In junior high school I was into lots of the SST Records stuff. Living in LA there were always tons of this in the 99 cent bins. This Sonic Youth record was on SST so I gave it a shot - and I loved it so much. I listened to it over and over again on my sister's turntable. The jerky beats again, kinda like Devo, and the Sonic Youth guitars were so beautiful and exotic. The vocals and the bass lines were really dreamy and dark. I bought all the other SY records I could find (Sister, Evol, Confusion Is Sex, then Daydream Nation). I even sent away for a Sonic Youth t-shirt which I wore all the time!

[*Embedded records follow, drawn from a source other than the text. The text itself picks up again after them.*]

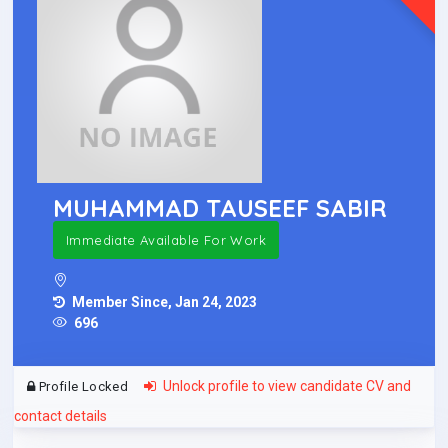
MUHAMMAD TAUSEEF SABIR
Immediate Available For Work
Member Since, Jan 24, 2023
696
Unlock profile to view candidate CV and
Profile Locked
contact details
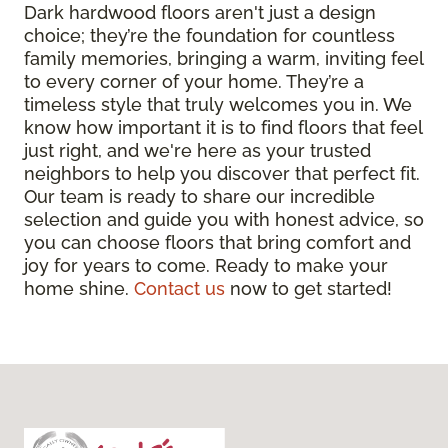
Dark hardwood floors aren't just a design
choice; they’re the foundation for countless
family memories, bringing a warm, inviting feel
to every corner of your home. They’re a
timeless style that truly welcomes you in. We
know how important it is to find floors that feel
just right, and we're here as your trusted
neighbors to help you discover that perfect fit.
Our team is ready to share our incredible
selection and guide you with honest advice, so
you can choose floors that bring comfort and
joy for years to come. Ready to make your
home shine.
Contact us
now to get started!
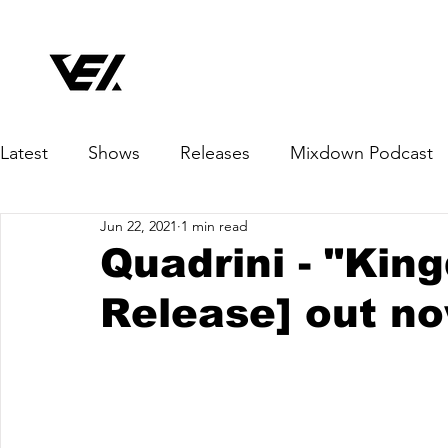
Latest
Shows
Releases
Mixdown Podcast
Jun 22, 2021
1 min read
Quadrini - "Kin
Release] out n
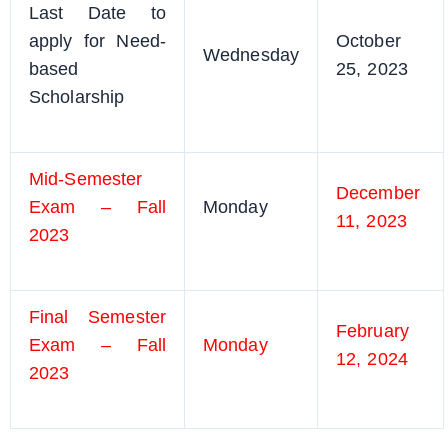
Last Date to
apply for Need-
October
Wednesday
based
25, 2023
Scholarship
Mid-Semester
December
Exam – Fall
Monday
11, 2023
2023
Final Semester
February
Exam – Fall
Monday
12, 2024
2023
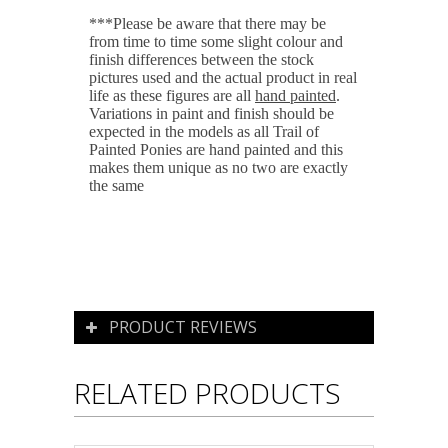
***Please be aware that there may be
from time to time some slight colour and
finish differences between the stock
pictures used and the actual product in real
life as these figures are all
hand painted
.
Variations in paint and finish should be
expected in the models as all Trail of
Painted Ponies are hand painted and this
makes them unique as no two are exactly
the same
PRODUCT REVIEWS
RELATED PRODUCTS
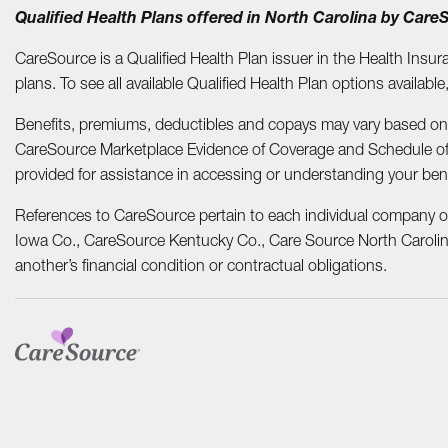
Qualified Health Plans offered in North Carolina by Car
CareSource is a Qualified Health Plan issuer in the Health Insur
plans. To see all available Qualified Health Plan options available
Benefits, premiums, deductibles and copays may vary based on in
CareSource Marketplace Evidence of Coverage and Schedule o
provided for assistance in accessing or understanding your ben
References to CareSource pertain to each individual company o
Iowa Co., CareSource Kentucky Co., Care Source North Carolina
another’s financial condition or contractual obligations.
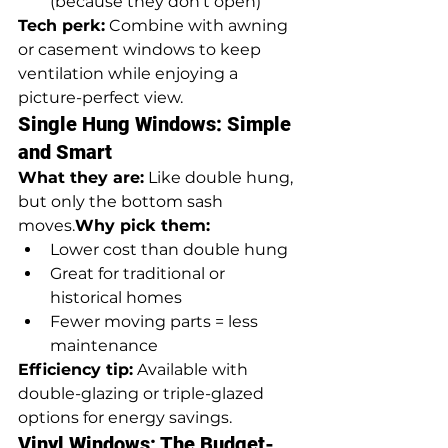
(because they don’t open)
Tech perk:
 Combine with awning 
or casement windows to keep 
ventilation while enjoying a 
picture-perfect view.
Single Hung Windows: Simple 
and Smart
What they are:
 Like double hung, 
but only the bottom sash 
moves.
Why pick them:
Lower cost than double hung
Great for traditional or 
historical homes
Fewer moving parts = less 
maintenance
Efficiency tip:
 Available with 
double-glazing or triple-glazed 
options for energy savings.
Vinyl Windows: The Budget-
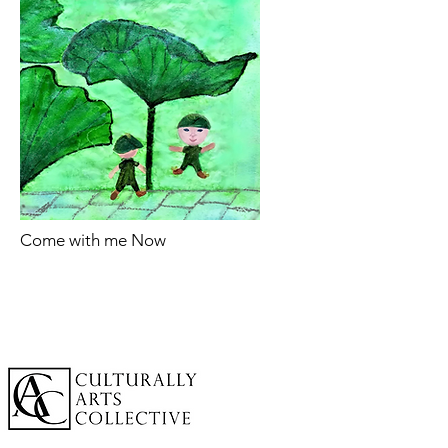
Come with me Now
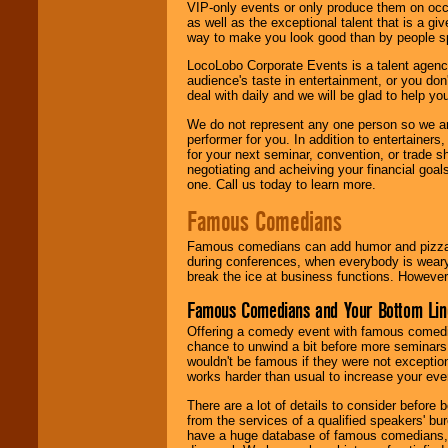
VIP-only events or only produce them on occa
as well as the exceptional talent that is a gi
way to make you look good than by people sp
LocoLobo Corporate Events is a talent agenc
audience's taste in entertainment, or you don'
deal with daily and we will be glad to help 
We do not represent any one person so we ar
performer for you. In addition to entertainer
for your next seminar, convention, or trade s
negotiating and acheiving your financial goals
one. Call us today to learn more.
Famous Comedians
Famous comedians can add humor and pizzazz 
during conferences, when everybody is weary
break the ice at business functions. However,
Famous Comedians and Your Bottom Lin
Offering a comedy event with famous comedia
chance to unwind a bit before more seminars.
wouldn't be famous if they were not exceptio
works harder than usual to increase your even
There are a lot of details to consider befor
from the services of a qualified speakers'
have a huge database of famous comedians, m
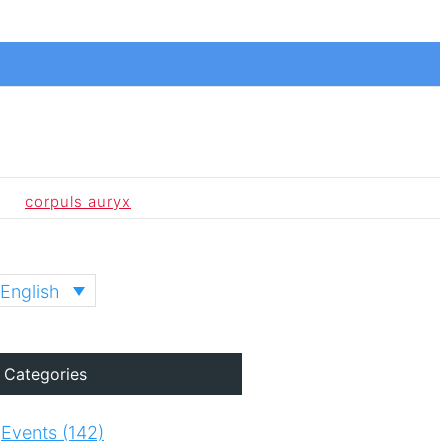
corpuls auryx
English
Categories
Events (142)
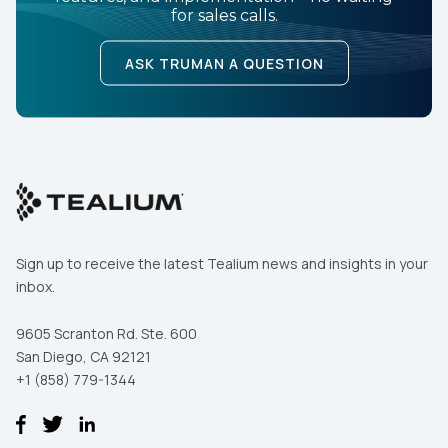
for sales calls.
ASK TRUMAN A QUESTION
Sign up to receive the latest Tealium news and insights in your
inbox.
9605 Scranton Rd. Ste. 600
San Diego, CA 92121
+1 (858) 779-1344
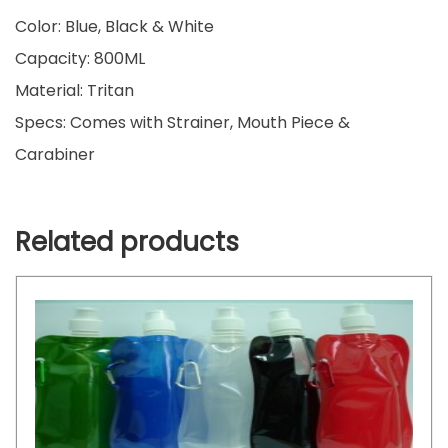
Color: Blue, Black & White
Capacity: 800ML
Material: Tritan
Specs: Comes with Strainer, Mouth Piece &
Carabiner
Related products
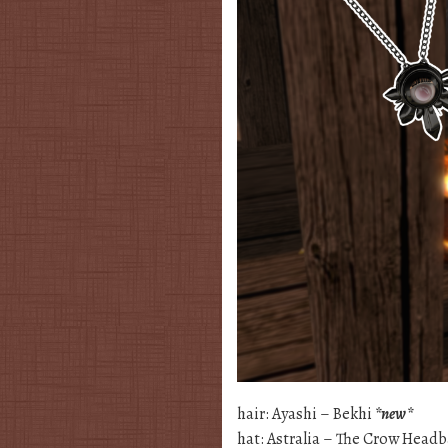
hair: Ayashi – Bekhi
*new*
hat: Astralia – The Crow Head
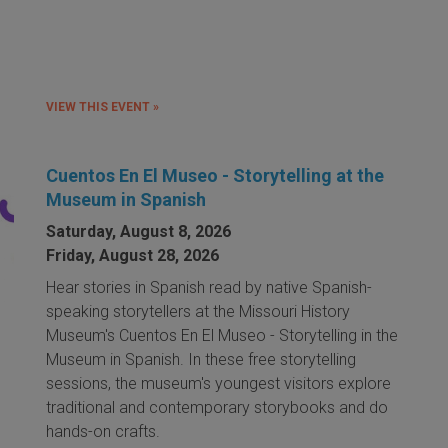
VIEW THIS EVENT »
Cuentos En El Museo - Storytelling at the
Museum in Spanish
Saturday, August 8, 2026
Friday, August 28, 2026
Hear stories in Spanish read by native Spanish-
speaking storytellers at the Missouri History
Museum's Cuentos En El Museo - Storytelling in the
Museum in Spanish. In these free storytelling
sessions, the museum's youngest visitors explore
traditional and contemporary storybooks and do
hands-on crafts.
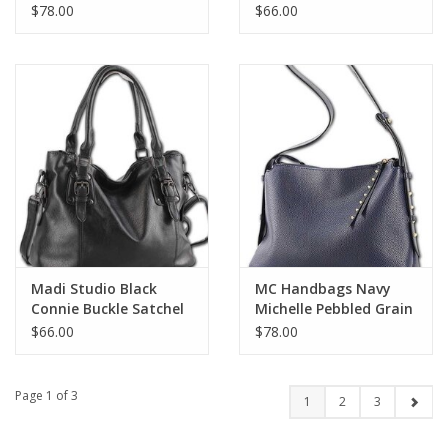
Belt Lock Tote
$78.00
$66.00
Madi Studio Black
MC Handbags Navy
Connie Buckle Satchel
Michelle Pebbled Grain
LL
Hobo LH
$66.00
$78.00
Page 1 of 3
1
2
3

This t-shirt became my ticket into the world of playing in bands when a teenager who worked at the local grocery store started talking to me about Sonic Youth and asked me to join his band.
Around the time that "Whip It" came out, I was standing there on our driveway when a kid from across the street came over playing this song on his portable tape player and I loved it. Then I discovered that my parents had a Devo album ("Duty Now for the Future") in their collection! My dad was in the music business and got lots of promos. Anyway I liked the jerky but powerful beats and the anthemic guitar riffs and songs. My dad took me to see Devo in concert when I was 11 and bought me one of those red, plastic 'flower pot' hats at the show.